Since the beginning of this year, China’s economy continued to operate stably with good momentum for growth. Economic structural continued to optimize. Multiple statistical data is improving. Meanwhile, the global economy is improving gradually, and is expected to maintain an upward trend. Experts said that to ensure stable economic development, China should step up efforts in the supply-side structural reform and cultivate more economic growth impetus.
Stabilize with good momentum, structure optimizes
"Since the beginning of this year, as the supply-side structural reform deepens, the economy has registered a slower but stable performance with good momentum for growth,” said He Lifeng, director of the National Development and Reform Commission (NDRC). This can be reflected on the four aspects: the economy operates stably on the whole; the economic structure continues to optimize; new and old impetuses are changing fast; impetus of development continues to strengthen.
Liu Fengliang, executive vice president of Renmin University of China Graduate School and researcher of the National Academy of Development and Strategy, said that the economy in the first half of this year will see steady growth as the second half of last year. A number of economic data has improved. The nominal GDP growth rate picked up for five consecutive months. The micro-foundation of economic operation has been further strengthened. The economic structure has been continuously optimized. The economy generally takes off on a good start.
Liu Fengliang said that this not only marks that the economy has bottomed out, and the risk and pressure have released, but also suggests that initial success was achieved in the supply-side structural reform.
The International Monetary Fund (IMF) also raised its forecast for China's economic growth from 6.6 percent to 6.7 percent this year, and predicted an average annual growth rate of 6.4 percent in China from 2018 to 2020. This is the second time that the IMF raised its forecast for China's economic growth.
Zhang Yansheng, researcher of the academic committee of the NDRC and chief researcher of China Center for International Economic Exchange (CCIEE), said that this year will also see the global economy stabilize. Trade and investment in all countries around the world are stabilizing and recovering. By 2020 or 2021, the global economy is expected to return to a long-term equilibrium.

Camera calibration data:
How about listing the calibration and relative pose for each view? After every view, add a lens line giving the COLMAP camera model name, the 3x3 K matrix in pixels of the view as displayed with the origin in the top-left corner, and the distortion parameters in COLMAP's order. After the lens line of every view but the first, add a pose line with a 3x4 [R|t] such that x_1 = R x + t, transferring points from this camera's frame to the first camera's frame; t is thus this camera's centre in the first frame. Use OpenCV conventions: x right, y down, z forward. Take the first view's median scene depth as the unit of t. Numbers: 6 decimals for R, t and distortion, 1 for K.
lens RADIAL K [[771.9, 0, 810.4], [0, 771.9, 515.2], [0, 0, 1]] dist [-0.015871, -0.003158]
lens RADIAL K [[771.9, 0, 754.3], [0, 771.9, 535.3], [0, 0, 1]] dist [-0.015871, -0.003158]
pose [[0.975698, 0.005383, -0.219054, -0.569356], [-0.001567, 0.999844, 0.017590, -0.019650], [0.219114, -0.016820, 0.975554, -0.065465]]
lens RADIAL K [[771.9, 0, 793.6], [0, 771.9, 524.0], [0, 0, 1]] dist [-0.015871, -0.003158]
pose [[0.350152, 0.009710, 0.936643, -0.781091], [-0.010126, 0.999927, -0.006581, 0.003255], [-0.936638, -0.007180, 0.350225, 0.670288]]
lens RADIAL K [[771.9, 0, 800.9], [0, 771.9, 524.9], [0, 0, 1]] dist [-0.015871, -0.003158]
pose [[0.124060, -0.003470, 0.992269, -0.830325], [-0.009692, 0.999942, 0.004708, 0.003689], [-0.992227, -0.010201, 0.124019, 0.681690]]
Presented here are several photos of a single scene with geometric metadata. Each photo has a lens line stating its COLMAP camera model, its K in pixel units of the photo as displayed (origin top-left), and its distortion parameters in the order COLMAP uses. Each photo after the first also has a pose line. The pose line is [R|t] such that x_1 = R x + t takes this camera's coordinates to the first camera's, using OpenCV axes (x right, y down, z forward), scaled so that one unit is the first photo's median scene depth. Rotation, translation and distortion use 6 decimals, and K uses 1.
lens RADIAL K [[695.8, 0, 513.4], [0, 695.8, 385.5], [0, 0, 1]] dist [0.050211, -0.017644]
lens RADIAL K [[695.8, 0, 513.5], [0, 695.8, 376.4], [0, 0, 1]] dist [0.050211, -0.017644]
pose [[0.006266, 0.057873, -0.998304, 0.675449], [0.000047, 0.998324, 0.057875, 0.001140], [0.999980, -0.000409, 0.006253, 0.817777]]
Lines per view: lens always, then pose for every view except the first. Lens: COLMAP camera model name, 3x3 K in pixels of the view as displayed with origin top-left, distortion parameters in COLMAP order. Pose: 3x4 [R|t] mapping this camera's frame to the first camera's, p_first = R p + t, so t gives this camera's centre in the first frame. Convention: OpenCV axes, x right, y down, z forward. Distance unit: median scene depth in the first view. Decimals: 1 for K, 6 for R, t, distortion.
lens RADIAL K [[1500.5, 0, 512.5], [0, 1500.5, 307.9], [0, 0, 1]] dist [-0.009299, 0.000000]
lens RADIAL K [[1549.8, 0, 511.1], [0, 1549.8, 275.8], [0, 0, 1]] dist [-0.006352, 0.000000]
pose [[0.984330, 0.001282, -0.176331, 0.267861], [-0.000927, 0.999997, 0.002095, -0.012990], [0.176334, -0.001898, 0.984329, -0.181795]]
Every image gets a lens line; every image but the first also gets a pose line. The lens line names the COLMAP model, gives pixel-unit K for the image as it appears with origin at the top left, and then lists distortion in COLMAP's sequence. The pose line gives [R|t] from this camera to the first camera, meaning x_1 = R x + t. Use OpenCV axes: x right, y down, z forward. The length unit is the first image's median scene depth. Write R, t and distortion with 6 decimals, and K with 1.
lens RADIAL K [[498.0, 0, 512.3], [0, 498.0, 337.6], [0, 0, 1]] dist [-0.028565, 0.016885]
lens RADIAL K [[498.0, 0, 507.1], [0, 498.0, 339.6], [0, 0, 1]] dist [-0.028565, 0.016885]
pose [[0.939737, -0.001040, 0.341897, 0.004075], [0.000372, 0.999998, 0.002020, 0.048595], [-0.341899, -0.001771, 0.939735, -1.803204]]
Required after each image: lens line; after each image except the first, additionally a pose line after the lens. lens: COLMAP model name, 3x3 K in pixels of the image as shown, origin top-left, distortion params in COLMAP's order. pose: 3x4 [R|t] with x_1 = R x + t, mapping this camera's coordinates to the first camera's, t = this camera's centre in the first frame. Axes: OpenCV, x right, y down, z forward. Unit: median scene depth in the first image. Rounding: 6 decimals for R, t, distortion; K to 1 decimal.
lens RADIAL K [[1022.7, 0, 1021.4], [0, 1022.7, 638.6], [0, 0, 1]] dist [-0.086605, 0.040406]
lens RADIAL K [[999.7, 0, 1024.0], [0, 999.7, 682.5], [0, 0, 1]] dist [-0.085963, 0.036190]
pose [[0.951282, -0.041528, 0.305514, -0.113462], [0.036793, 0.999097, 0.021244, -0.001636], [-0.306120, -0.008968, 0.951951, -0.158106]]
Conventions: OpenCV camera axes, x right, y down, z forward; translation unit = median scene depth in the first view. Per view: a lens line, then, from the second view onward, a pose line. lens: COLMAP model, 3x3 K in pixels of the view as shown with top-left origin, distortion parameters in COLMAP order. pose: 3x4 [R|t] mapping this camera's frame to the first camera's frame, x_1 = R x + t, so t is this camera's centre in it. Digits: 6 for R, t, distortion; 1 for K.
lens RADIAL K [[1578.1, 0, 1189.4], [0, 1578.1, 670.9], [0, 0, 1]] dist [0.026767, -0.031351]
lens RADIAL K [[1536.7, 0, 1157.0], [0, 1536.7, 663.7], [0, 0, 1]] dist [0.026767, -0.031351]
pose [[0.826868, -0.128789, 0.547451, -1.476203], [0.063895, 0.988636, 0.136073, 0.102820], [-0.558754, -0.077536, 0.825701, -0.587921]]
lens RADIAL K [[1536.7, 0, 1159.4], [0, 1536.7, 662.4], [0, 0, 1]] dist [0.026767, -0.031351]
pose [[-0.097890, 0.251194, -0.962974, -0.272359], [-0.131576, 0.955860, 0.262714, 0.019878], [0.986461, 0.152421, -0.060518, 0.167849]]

### What the task asks
In the article on China's economy, to what figure did the IMF raise its forecast for China's economic growth this year?

### Answer section
6.7 percent, up from 6.6 percent.